My sister was as level-headed as I am. The woman is still watching her Christmas movie. That’s something I’ll never again celebrate with her. We used to hang up our stockings together. We used to wrap presents together while listening to Christmas carols on the radio. That’s all over now. I’ll never take her to a casual pre-vetted pizza restaurant and spend the night laughing about the stupid things she did when we were kids.
The guy next to me starts snoring so I move around in my seat and cough and eventually he stirs and turns the other way.
I am alone in the world. Trapped on a plane, and my twin is gone. What is a remaining twin called? A survivor? I don’t even know.
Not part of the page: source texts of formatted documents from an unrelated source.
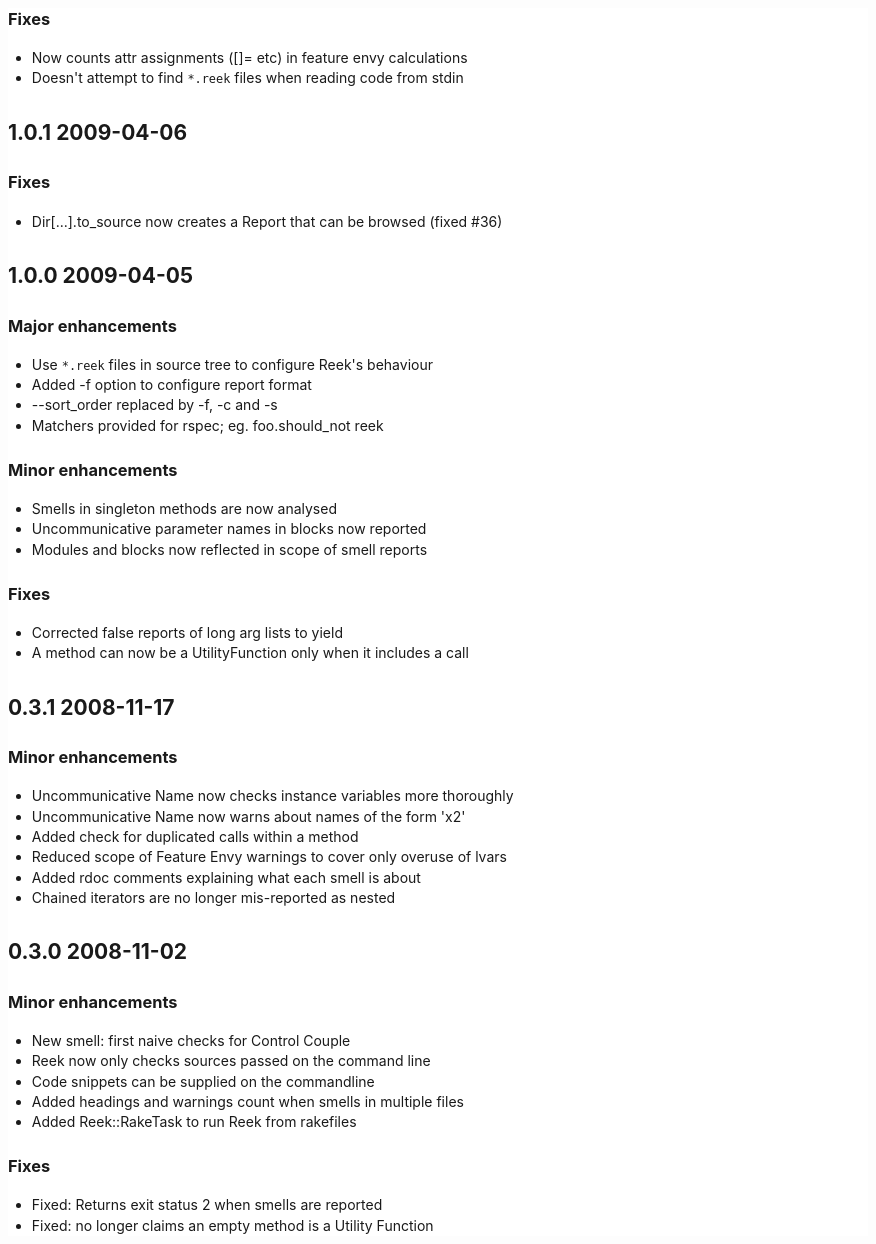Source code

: ### Fixes
* Now counts attr assignments ([]= etc) in feature envy calculations
* Doesn't attempt to find `*.reek` files when reading code from stdin

## 1.0.1 2009-04-06

### Fixes
* Dir[...].to_source now creates a Report that can be browsed (fixed #36)

## 1.0.0 2009-04-05

### Major enhancements
* Use `*.reek` files in source tree to configure Reek's behaviour
* Added -f option to configure report format
* --sort_order replaced by -f, -c and -s
* Matchers provided for rspec; eg. foo.should_not reek

### Minor enhancements
* Smells in singleton methods are now analysed
* Uncommunicative parameter names in blocks now reported
* Modules and blocks now reflected in scope of smell reports

### Fixes
* Corrected false reports of long arg lists to yield
* A method can now be a UtilityFunction only when it includes a call

## 0.3.1 2008-11-17

### Minor enhancements
* Uncommunicative Name now checks instance variables more thoroughly
* Uncommunicative Name now warns about names of the form 'x2'
* Added check for duplicated calls within a method
* Reduced scope of Feature Envy warnings to cover only overuse of lvars
* Added rdoc comments explaining what each smell is about
* Chained iterators are no longer mis-reported as nested

## 0.3.0 2008-11-02

### Minor enhancements
* New smell: first naive checks for Control Couple
* Reek now only checks sources passed on the command line
* Code snippets can be supplied on the commandline
* Added headings and warnings count when smells in multiple files
* Added Reek::RakeTask to run Reek from rakefiles

### Fixes
* Fixed: Returns exit status 2 when smells are reported
* Fixed: no longer claims an empty method is a Utility Function
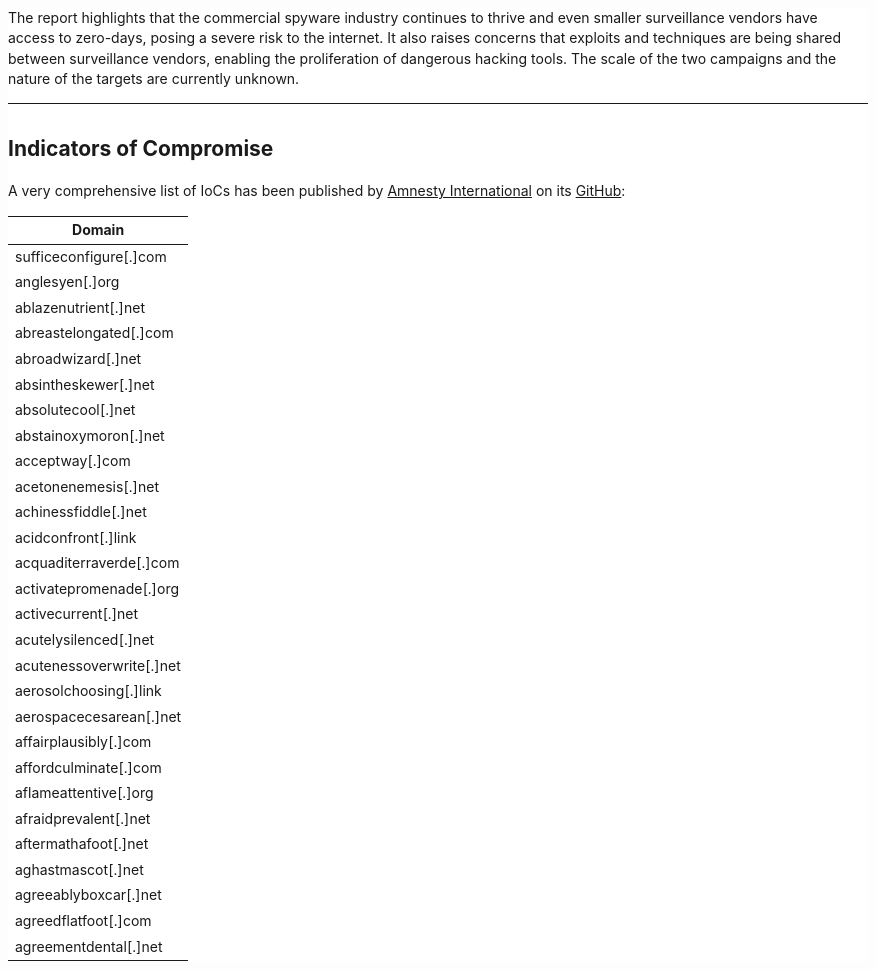 The report highlights that the commercial spyware industry continues to thrive and even smaller surveillance vendors have access to zero-days, posing a severe risk to the internet. It also raises concerns that exploits and techniques are being shared between surveillance vendors, enabling the proliferation of dangerous hacking tools. The scale of the two campaigns and the nature of the targets are currently unknown.

---

## Indicators of Compromise

A very comprehensive list of IoCs has been published by [Amnesty International](https://www.amnesty.org/en/latest/news/2023/03/new-android-hacking-campaign-linked-to-mercenary-spyware-company/) on its [GitHub](https://github.com/AmnestyTech/investigations/tree/master/2023-03-29_android_campaign):

| Domain |
| --- |
| sufficeconfigure[.]com |
| anglesyen[.]org |
| ablazenutrient[.]net |
| abreastelongated[.]com |
| abroadwizard[.]net |
| absintheskewer[.]net |
| absolutecool[.]net |
| abstainoxymoron[.]net |
| acceptway[.]com |
| acetonenemesis[.]net |
| achinessfiddle[.]net |
| acidconfront[.]link |
| acquaditerraverde[.]com |
| activatepromenade[.]org |
| activecurrent[.]net |
| acutelysilenced[.]net |
| acutenessoverwrite[.]net |
| aerosolchoosing[.]link |
| aerospacecesarean[.]net |
| affairplausibly[.]com |
| affordculminate[.]com |
| aflameattentive[.]org |
| afraidprevalent[.]net |
| aftermathafoot[.]net |
| aghastmascot[.]net |
| agreeablyboxcar[.]net |
| agreedflatfoot[.]com |
| agreementdental[.]net |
But I do know that statistically most identical twins die within two years of each other.
The woman in front of me reclines her seat, and that makes me want to smack her with my monkey fist.
I worry about Mum. She’s aged since Grandma died last year and I’m not sure how she’ll deal with all this. For your mother and your daughter to die in the same year is too much for anyone to bear.
I pull my knitting needles out of my sock but keep them under my blanket. I take a folded piece of duct tape from my jeans pocket and tape the needles together – honestly, I was stunned when I found out they’re permitted in the cabin – and then I push them back down into my sock. I’m not a hero or a brave person; I just believe that preparation and mindfulness can skew unexpected risks in your favour.
We fly over the white vastness of Greenland. Imagine crash-landing here. If you survived the impact and the probable fireball you’d have to cope with extreme hypothermia and famished polar bears with razor-sharp teeth. I’d rather crash somewhere else. Almost anywhere else. Our plane is heading towards Canada. That means grizzly bears and packs of wolves. My knitting needles won’t help much in that kind of environment.
The flight attendants take away empty food trays and wine bottles, and then they start their next drinks service.
We enter US air space and fly over the dark, endless forests of Maine. We approach JFK. My entire body is stiff, and I am holding my seat armrests so hard the tendons in my forearms ache.
The wheels touch down on the runway.
I walk off the plane and start to feel queasy. I need food and hydration and I need rest. I need a hug from my broken parents. They’ll need one back from me.
The airport is different from Heathrow. The accents of the officials and the people making public announcements. The signs and the fonts. The type of carpets here in the United States of America.
I reach Immigration and the police officers all carry guns. I found this sight reassuring at Heathrow, but here they seem dangerous. Menacing. I know they’re here to keep order inside the terminal, and protect regular people like me, but I am ill at ease.